Algumas pessoas têm o lóbulo da orelha (parte onde se pendura o brinco) projetado para frente. É possível amenizar este problema com pequenas variações na técnica tradicional.

 

4) Quais os cuidados no pós-operatório?

O cuidado com a higiene é essencial. No primeiro dia usamos uma faixa em toda a parte superior da cabeça no intuito de apenas conter o curativo. Entre 24 e 48h retiramos este curativo e usamos apenas uma faixa protegendo as orelhas (faixa similar a do tenista ou bailarina). A faixa tem intuito de proteger a área operada e evitar que a orelha seja manipulada antes do período mínimo para cicatrização. Seu uso é indicado por 30 dias, constantemente. Após 30 dias, utiliza-se apenas para dormir pelo próximo mês. Não é permitido que se durma sobre as orelhas.

 

5) Quais os riscos desta cirurgia?

É considera cirurgia de baixo risco, mas não é isenta de riscos.
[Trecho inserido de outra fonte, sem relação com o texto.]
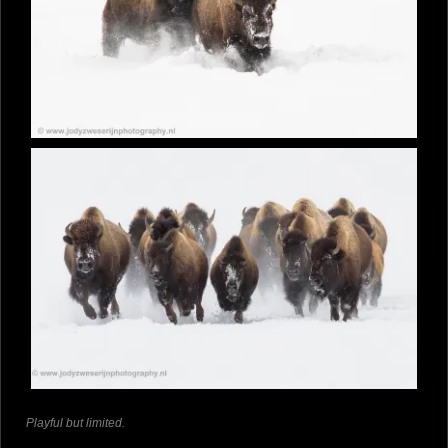
Playful but limited.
A parte de trás das orelhas pode acumular umidade e sujidades, aumentando o risco de infecções cirúrgicas. A cartilagem humana é a estrutura que confere rigidez à orelha. Ela não tem suprimento sanguíneo próprio e utiliza o suprimento da pele para sobreviver. Ou seja, caso a pele seja comprometida, a cartilagem debaixo dela sofrerá bastante. Além da infecção operatória, hematomas e assimetrias podem ocorrer. Aliás, é muito comum as orelhas apresentarem-se assimétricas antes da cirurgia. Estas assimetrias são atenuadas, mas raramente eliminadas.

Outra alteração menos grave, mas frequente, é de sensibilidade. É comum a sensibilidade tátil da orelha diminuir no pós-operatório inicial. Após alguns meses (em geral acima de seis meses), observamos recuperação total da sensibilidade. No entanto, não são incomuns alterações da sensibilidade a longo prazo.

 

6) É possível que a orelha volte a abrir depois da cirurgia?

Existe uma parcela de pacientes que podem apresentar algum grau de recidiva. Ou seja, as orelhas voltarem a abrir. Geralmente são orelhas “mais duras”. Quando isso ocorre, é possível e desejável realizar uma cirurgia complementar após o período de cicatrização (após 90 dias), para atingir o resultado almejado.

Trata-se de situação desagradável para ambos (paciente e médico), mas cuja ocorrência é perfeitamente possível. Estima-se que a taxa de recidiva média seja em torno de 5 a 10% dos casos.

Por fim, trata-se de um procedimento de baixo risco, período de recuperação curto e resultados muito animadores.